Terence Corcoran wrote about the “peak growth theory” in the Financial Post last week. It seems that the economists predicting end of growth are basing their arguments on analysis of trends. Economic growth rates which took off after the invention of the steam engine and industrial revolution, peaked in the mid-20th century, and have been declining gradually since, particularly in the United States. If you extrapolate from the declining trend, you will come to the conclusion that economic growth will end. But in order to understand any trend and to change it, we need to look at the fundamental causes behind it.
Economists understand that innovation drives economic growth. Big innovations based on harnessing steam power, discovering electricity, the computer revolution all have spurred economic growth. But what drives innovation? That is what the “peak growth” economists are either mute or mistaken about—some blame, incredulously, neo-liberal policies of deterring innovation and economic growth.
Mr. Corcoran, however, correctly identifies that we need freedom to boost innovation and economic growth. It is competition in free markets that pushes companies to outperform each other in coming up with new, better, less expensive products and services, and more efficient processes and technologies for producing them. (This is also amply illustrated in Matt Ridley’s 2020 book: How Innovation Works: And Why It Flourishes in Freedom. It is an excellent tour of the history of innovation. I highly recommend it to anyone interested in innovation and human flourishing).
Have you ever wondered why the rate of innovation is so much higher in consumer electronics and computer industries, than say, in health care? The first two are not strangulated with government regulations, the third one is. Overall, there has been less economic freedom in the U.S. since the (arguable) peak of growth and more government involvement and spending (witness the size of the U.S. deficit)—thus less innovation and growth. The economies liberalizing their markets—China, India—are witnessing growth.
But freedom, while a requirement of innovation and therefore economic growth, is not a fundamental cause. The fundamental engine of innovation—which can only run on the condition of freedom—is the greatest natural resource of all: the human mind. It is the first-handed adherence to reality that enabled the creation/harnessing and commercial production of the steam engine, electricity, computers, and all the modern innovations that stem from them. Only to the extent that we continue to use reason—to adhere to reality through observation and logic, and integrate what we acquire with the rest of our knowledge—can we come up with innovative solutions that contribute to economic growth.

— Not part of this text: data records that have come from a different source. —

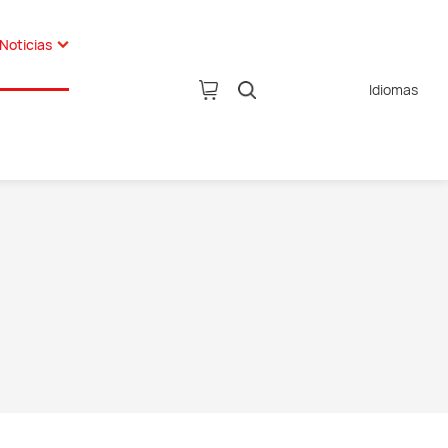
Noticias
Idiomas
as de la compañía
 producto
s de la industria
AIOtros productos
s técnicas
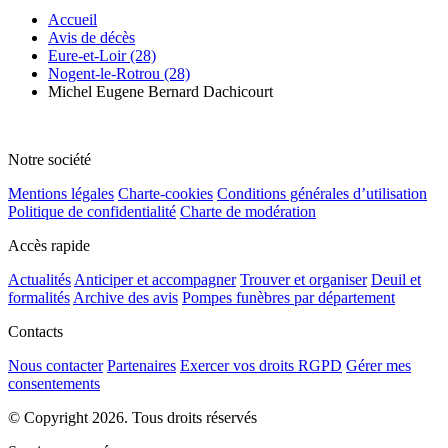
Accueil
Avis de décès
Eure-et-Loir (28)
Nogent-le-Rotrou (28)
Michel Eugene Bernard Dachicourt
Notre société
Mentions légales
Charte-cookies
Conditions générales d’utilisation
Politique de confidentialité
Charte de modération
Accès rapide
Actualités
Anticiper et accompagner
Trouver et organiser
Deuil et
formalités
Archive des avis
Pompes funèbres par département
Contacts
Nous contacter
Partenaires
Exercer vos droits RGPD
Gérer mes
consentements
© Copyright 2026. Tous droits réservés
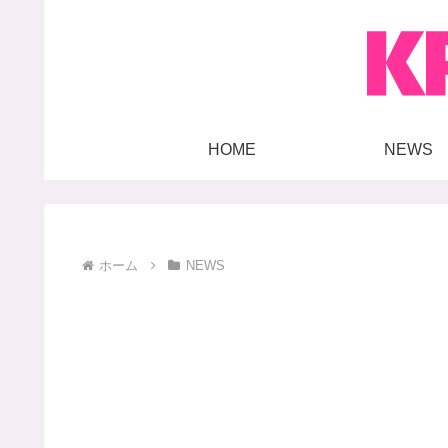
HOME
NEWS
ホーム
NEWS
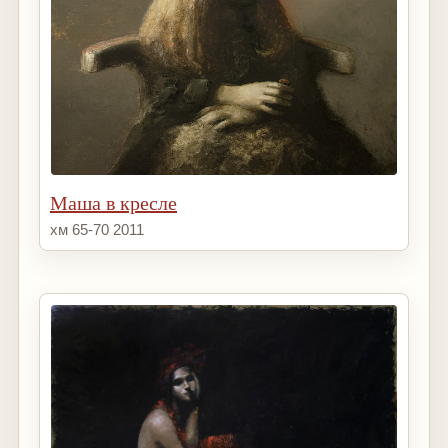
Маша в кресле
хм 65-70 2011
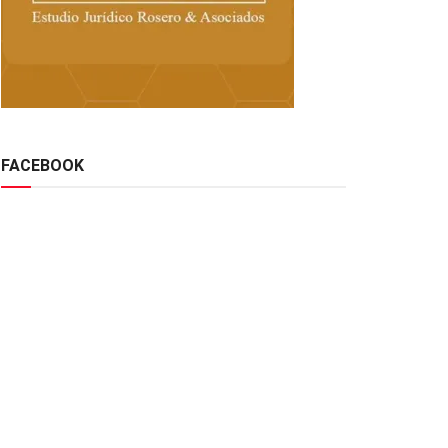
FACEBOOK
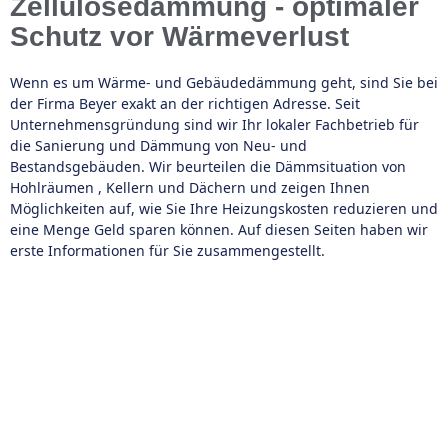
Zellulosedämmung - optimaler
Schutz vor Wärmeverlust
Wenn es um Wärme- und Gebäudedämmung geht, sind Sie bei
der Firma Beyer exakt an der richtigen Adresse. Seit
Unternehmensgründung sind wir Ihr lokaler Fachbetrieb für
die Sanierung und Dämmung von Neu- und
Bestandsgebäuden. Wir beurteilen die Dämmsituation von
Hohlräumen , Kellern und Dächern und zeigen Ihnen
Möglichkeiten auf, wie Sie Ihre Heizungskosten reduzieren und
eine Menge Geld sparen können. Auf diesen Seiten haben wir
erste Informationen für Sie zusammengestellt.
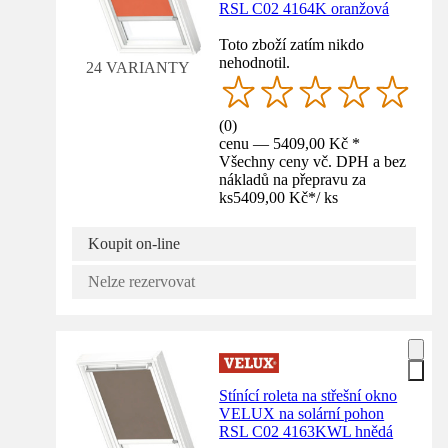
RSL C02 4164K oranžová
Toto zboží zatím nikdo
nehodnotil.
24 VARIANTY
(
0
)
cenu — 5409,00 Kč *
Všechny ceny vč. DPH a bez
nákladů na přepravu za
ks
5409,00 Kč
*
/
ks
Koupit on-line
Nelze rezervovat
Stínící roleta na střešní okno
VELUX na solární pohon
RSL C02 4163KWL hnědá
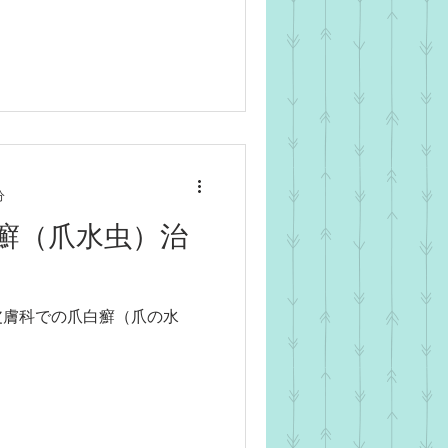
分
癬（爪水虫）治
皮膚科での爪白癬（爪の水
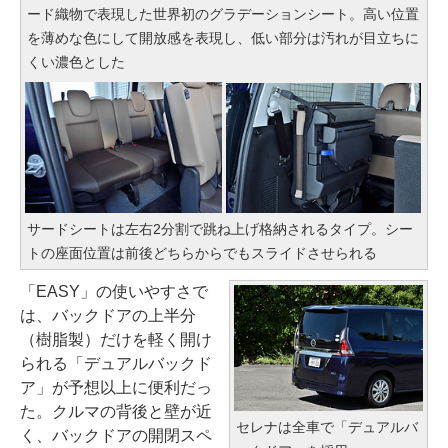
ード織物で表現した世界初のグラデーションシート。高い位置
を薄めな色にして開放感を表現し、低い部分は汚れが目立ちに
くい濃色とした
サードシートは左右2分割で跳ね上げ格納されるタイプ。シー
トの座面位置は前後どちらからでもスライドさせられる
「EASY」の使いやすさで
は、バックドアの上半分
（樹脂製）だけを軽く開け
られる「デュアルバックド
ア」が予想以上に便利だっ
た。クルマの背後と壁が近
セレナは全車で「デュアルバ
く、バックドアの開閉スペ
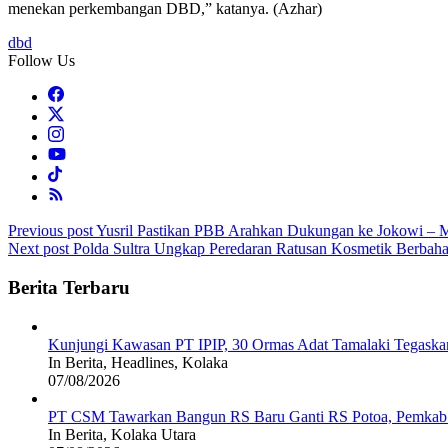
menekan perkembangan DBD,” katanya. (Azhar)
dbd
Follow Us
Post
Previous post
Yusril Pastikan PBB Arahkan Dukungan ke Jokowi – M
Next post
Polda Sultra Ungkap Peredaran Ratusan Kosmetik Berba
navigation
Berita Terbaru
Kunjungi Kawasan PT IPIP, 30 Ormas Adat Tamalaki Tegaska
In Berita, Headlines, Kolaka
07/08/2026
PT CSM Tawarkan Bangun RS Baru Ganti RS Potoa, Pemkab K
In Berita, Kolaka Utara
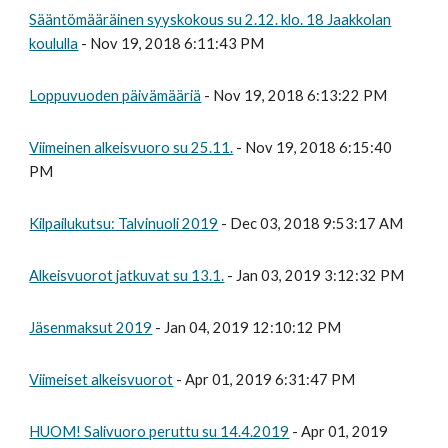
Sääntömääräinen syyskokous su 2.12. klo. 18 Jaakkolan
koululla
- Nov 19, 2018 6:11:43 PM
Loppuvuoden päivämääriä
- Nov 19, 2018 6:13:22 PM
Viimeinen alkeisvuoro su 25.11.
- Nov 19, 2018 6:15:40
PM
Kilpailukutsu: Talvinuoli 2019
- Dec 03, 2018 9:53:17 AM
Alkeisvuorot jatkuvat su 13.1.
- Jan 03, 2019 3:12:32 PM
Jäsenmaksut 2019
- Jan 04, 2019 12:10:12 PM
Viimeiset alkeisvuorot
- Apr 01, 2019 6:31:47 PM
HUOM! Salivuoro peruttu su 14.4.2019
- Apr 01, 2019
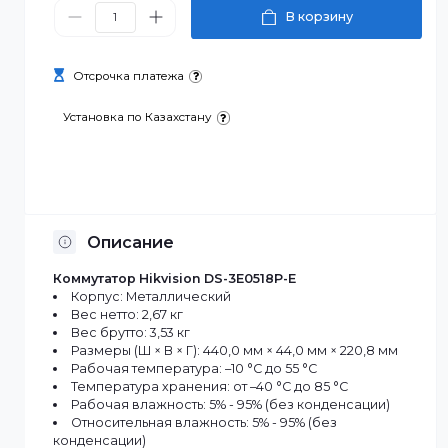
110 215 ₸
В корзину
Отсрочка платежа
Установка по Казахстану
Описание
Коммутатор Hikvision DS-3E0518P-E
Корпус: Металлический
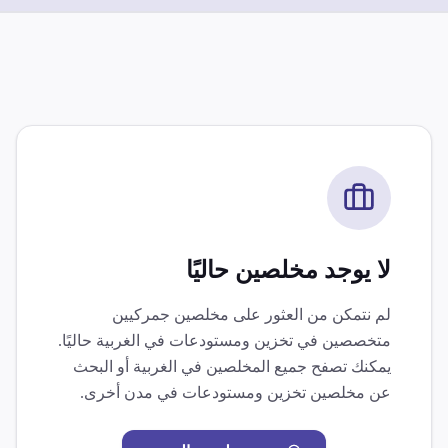
لا يوجد مخلصين حاليًا
لم نتمكن من العثور على مخلصين جمركيين
متخصصين في
تخزين ومستودعات
في
الغربية
حاليًا.
يمكنك تصفح جميع المخلصين في
الغربية
أو البحث
عن مخلصين
تخزين ومستودعات
في مدن أخرى.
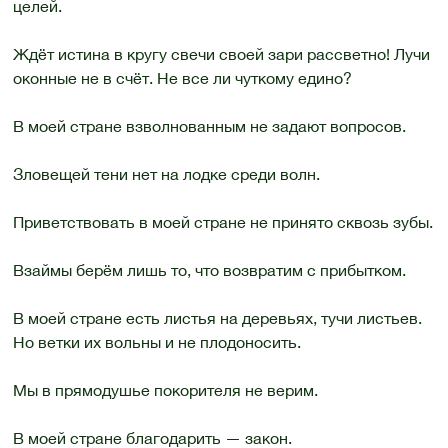
целей.
Ждёт истина в кругу свечи своей зари рассветно! Лучи
оконные не в счёт. Не все ли чуткому едино?
В моей стране взволнованным не задают вопросов.
Зловещей тени нет на лодке среди волн.
Приветствовать в моей стране не принято сквозь зубы.
Взаймы берём лишь то, что возвратим с прибытком.
В моей стране есть листья на деревьях, тучи листьев.
Но ветки их вольны и не плодоносить.
Мы в прямодушье покорителя не верим.
В моей стране благодарить — закон.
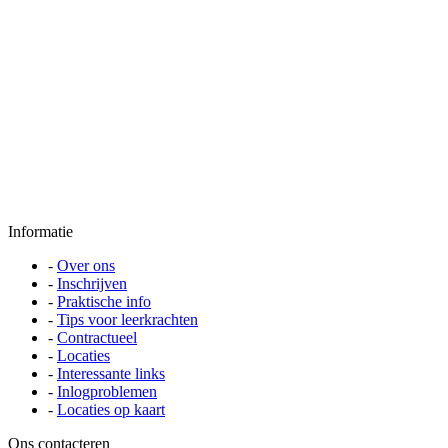
Informatie
-
Over ons
-
Inschrijven
-
Praktische info
-
Tips voor leerkrachten
-
Contractueel
-
Locaties
-
Interessante links
-
Inlogproblemen
-
Locaties op kaart
Ons contacteren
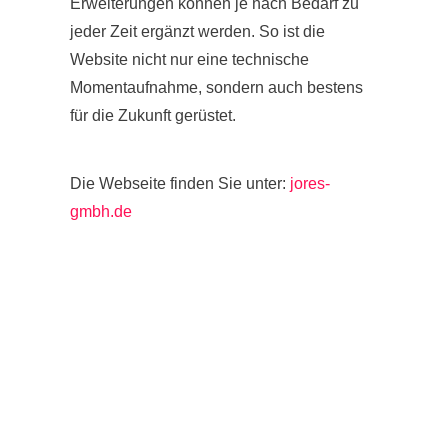
Erweiterungen können je nach Bedarf zu
jeder Zeit ergänzt werden. So ist die
Website nicht nur eine technische
Momentaufnahme, sondern auch bestens
für die Zukunft gerüstet.
Die Webseite finden Sie unter:
jores-
gmbh.de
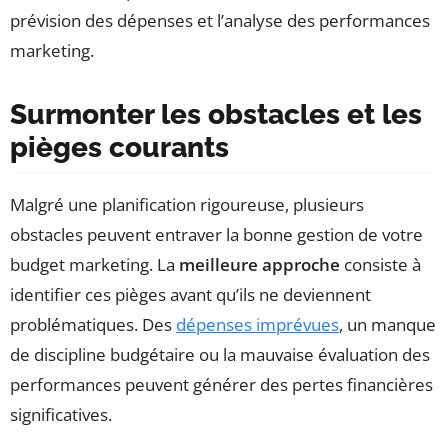
prévision des dépenses et l’analyse des performances
marketing.
Surmonter les obstacles et les
pièges courants
Malgré une planification rigoureuse, plusieurs
obstacles peuvent entraver la bonne gestion de votre
budget marketing. La
meilleure approche
consiste à
identifier ces pièges avant qu’ils ne deviennent
problématiques. Des
dépenses imprévues
, un manque
de discipline budgétaire ou la mauvaise évaluation des
performances peuvent générer des pertes financières
significatives.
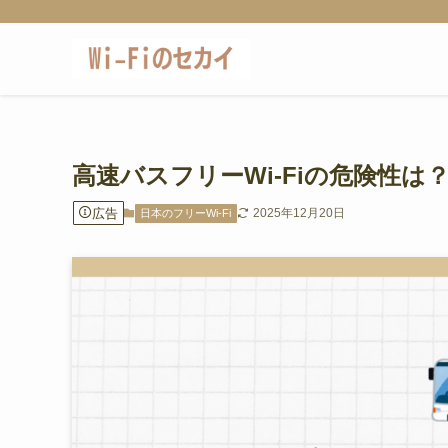
高速バスフリーWi-Fiの危険性は
広告
2025年12月20日
日本のフリーWi-Fi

Based on his brilliant analysis of today’s culture (from philosophy to physics to literature to education) in his new book, The DIM Hypothesis: Why the Lights of the West Are Going Out, philosopher Leonard Peikoff observes the end, or diminishing, of reason. He predicts the decline of the Western civilization—unless we change course and embrace reason again.
Choosing reason over evasion, mysticism, or any other form of irrationality (and ensuring that rational education is available to the young) is our first task in encouraging innovation. Fighting for freedom in every realm from education to markets is the second.